Records from a collection

========================

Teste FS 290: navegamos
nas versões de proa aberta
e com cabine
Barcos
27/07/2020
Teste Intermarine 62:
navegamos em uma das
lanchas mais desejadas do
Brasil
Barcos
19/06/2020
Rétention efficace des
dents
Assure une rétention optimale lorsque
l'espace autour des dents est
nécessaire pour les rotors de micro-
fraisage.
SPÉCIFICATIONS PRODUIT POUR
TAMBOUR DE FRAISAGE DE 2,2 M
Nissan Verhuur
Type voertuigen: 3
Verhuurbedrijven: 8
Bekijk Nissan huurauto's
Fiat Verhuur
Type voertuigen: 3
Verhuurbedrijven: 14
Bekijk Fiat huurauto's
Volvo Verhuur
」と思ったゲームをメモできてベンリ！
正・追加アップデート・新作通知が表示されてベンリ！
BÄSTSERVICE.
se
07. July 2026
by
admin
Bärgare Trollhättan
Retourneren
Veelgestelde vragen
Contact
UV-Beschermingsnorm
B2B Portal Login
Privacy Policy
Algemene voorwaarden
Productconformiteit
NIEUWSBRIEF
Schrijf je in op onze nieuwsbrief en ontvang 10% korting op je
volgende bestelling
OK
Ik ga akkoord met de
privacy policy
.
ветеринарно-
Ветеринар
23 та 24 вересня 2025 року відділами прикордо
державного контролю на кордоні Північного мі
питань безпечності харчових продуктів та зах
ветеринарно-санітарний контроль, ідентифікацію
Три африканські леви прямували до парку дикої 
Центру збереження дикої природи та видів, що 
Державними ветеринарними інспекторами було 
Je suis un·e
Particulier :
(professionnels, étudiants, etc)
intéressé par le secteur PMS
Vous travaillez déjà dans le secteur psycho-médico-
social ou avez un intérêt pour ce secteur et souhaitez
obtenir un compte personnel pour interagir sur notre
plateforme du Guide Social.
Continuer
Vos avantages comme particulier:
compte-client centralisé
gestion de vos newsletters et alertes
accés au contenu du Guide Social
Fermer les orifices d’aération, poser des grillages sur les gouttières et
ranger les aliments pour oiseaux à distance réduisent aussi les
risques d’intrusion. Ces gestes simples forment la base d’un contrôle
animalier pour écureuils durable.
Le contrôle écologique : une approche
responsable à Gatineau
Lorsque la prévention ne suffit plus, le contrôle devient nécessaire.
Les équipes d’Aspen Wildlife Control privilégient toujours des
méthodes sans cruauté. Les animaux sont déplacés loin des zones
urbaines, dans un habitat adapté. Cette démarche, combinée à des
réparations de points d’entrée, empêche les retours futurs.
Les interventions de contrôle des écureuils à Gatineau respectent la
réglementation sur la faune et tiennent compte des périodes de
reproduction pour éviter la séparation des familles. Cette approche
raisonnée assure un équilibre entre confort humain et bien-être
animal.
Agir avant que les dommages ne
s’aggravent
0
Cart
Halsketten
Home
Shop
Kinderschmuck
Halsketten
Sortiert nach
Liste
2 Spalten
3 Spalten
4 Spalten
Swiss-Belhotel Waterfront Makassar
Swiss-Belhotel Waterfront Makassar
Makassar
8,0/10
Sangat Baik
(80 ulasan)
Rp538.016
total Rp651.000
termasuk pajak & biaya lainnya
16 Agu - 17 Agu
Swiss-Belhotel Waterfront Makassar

========================

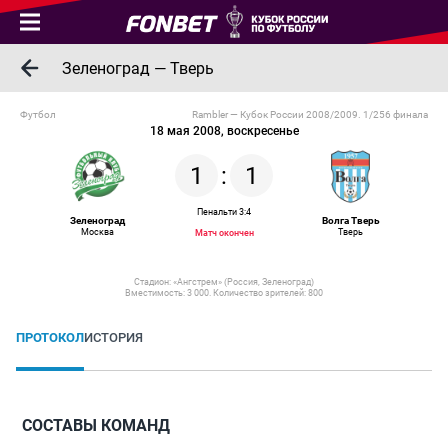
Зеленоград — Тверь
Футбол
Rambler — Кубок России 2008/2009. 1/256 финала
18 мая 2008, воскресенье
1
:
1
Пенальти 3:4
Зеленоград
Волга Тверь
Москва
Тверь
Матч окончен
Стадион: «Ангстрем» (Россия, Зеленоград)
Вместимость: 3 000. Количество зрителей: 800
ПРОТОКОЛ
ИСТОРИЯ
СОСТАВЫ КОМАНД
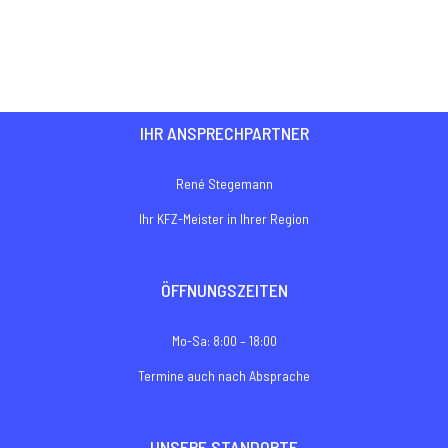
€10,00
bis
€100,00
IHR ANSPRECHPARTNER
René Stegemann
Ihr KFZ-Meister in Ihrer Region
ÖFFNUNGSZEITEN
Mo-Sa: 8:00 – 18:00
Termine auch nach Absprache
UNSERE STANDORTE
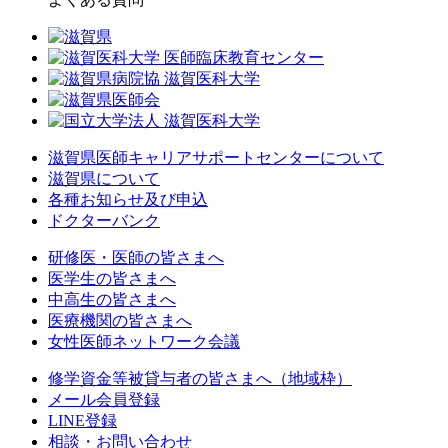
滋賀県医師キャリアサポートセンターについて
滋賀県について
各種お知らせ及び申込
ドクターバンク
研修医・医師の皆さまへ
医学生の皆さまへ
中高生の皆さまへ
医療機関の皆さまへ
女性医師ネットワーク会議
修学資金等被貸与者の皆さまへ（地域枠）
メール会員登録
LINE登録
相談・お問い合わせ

========================

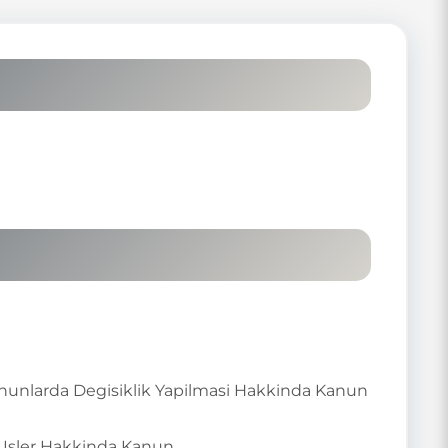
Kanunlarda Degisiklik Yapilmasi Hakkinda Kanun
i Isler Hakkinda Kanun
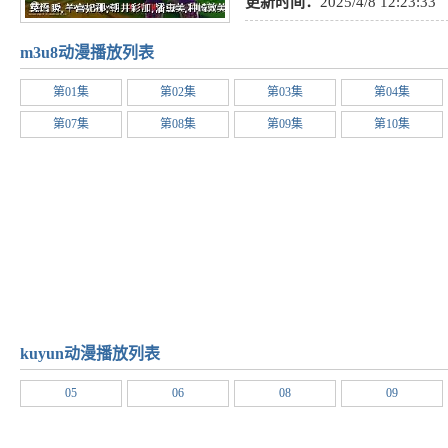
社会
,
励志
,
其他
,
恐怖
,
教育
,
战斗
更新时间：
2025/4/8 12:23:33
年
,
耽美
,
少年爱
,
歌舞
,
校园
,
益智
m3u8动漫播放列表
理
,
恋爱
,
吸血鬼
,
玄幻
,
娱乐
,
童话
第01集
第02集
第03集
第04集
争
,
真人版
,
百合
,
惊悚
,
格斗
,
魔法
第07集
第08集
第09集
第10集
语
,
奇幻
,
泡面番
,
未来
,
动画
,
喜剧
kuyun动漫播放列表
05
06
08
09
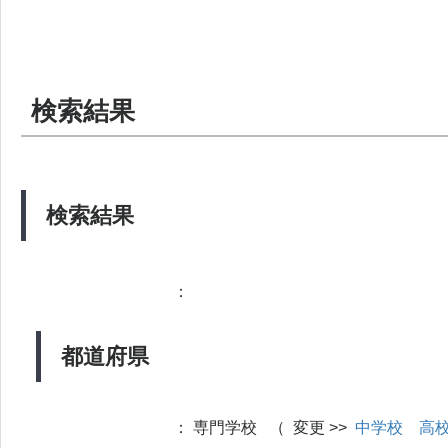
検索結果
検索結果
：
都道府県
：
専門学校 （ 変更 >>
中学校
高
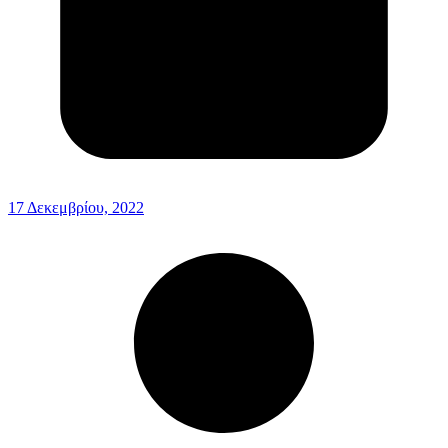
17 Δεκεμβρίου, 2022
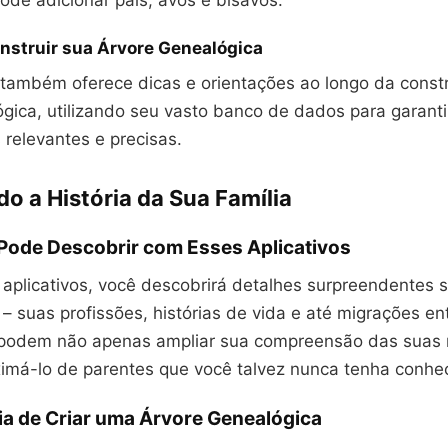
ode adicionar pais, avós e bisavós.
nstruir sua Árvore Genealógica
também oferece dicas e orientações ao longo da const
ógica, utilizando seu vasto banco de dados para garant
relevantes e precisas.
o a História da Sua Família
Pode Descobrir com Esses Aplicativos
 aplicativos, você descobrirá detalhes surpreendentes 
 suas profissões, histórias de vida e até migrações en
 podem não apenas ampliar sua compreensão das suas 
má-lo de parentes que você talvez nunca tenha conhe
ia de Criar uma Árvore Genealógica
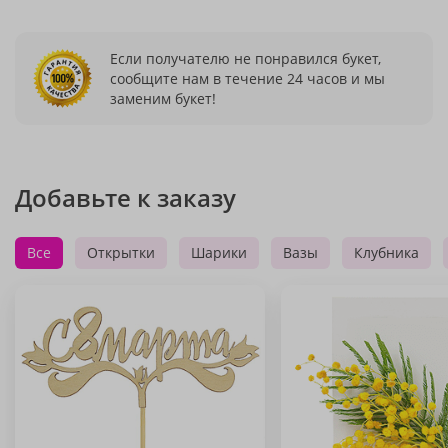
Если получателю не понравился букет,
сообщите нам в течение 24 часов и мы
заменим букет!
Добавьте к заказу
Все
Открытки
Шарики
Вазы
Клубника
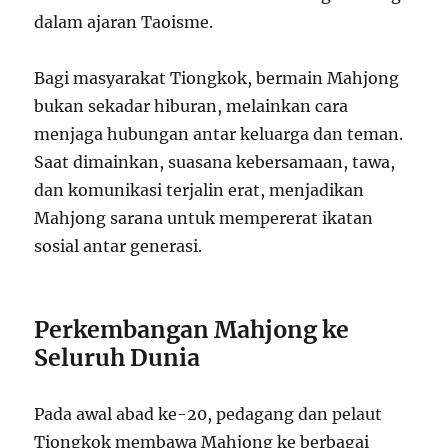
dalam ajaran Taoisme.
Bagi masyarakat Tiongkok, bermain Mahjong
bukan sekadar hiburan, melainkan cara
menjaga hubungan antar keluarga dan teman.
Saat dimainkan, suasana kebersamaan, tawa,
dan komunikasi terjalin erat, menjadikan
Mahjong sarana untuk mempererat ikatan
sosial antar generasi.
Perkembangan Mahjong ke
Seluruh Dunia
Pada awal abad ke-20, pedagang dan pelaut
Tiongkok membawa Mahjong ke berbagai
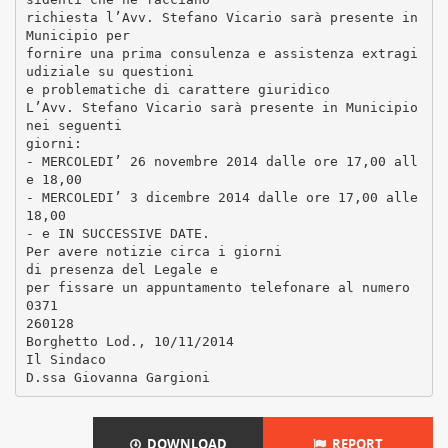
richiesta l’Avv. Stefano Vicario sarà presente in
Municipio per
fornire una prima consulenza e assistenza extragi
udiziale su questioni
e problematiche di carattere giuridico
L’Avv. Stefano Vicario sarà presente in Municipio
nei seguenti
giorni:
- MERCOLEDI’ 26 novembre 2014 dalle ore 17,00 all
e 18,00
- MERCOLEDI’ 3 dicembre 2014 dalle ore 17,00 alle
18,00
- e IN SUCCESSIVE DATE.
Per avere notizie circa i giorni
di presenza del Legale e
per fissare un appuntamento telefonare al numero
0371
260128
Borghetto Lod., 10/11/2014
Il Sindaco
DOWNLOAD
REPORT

========================

## [EXERCISE DIRECTIONS]
The expected answer is each line of the records above that includes the string "Teste".

## [THE ANSWER]
Teste FS 290: navegamos
Teste Intermarine 62:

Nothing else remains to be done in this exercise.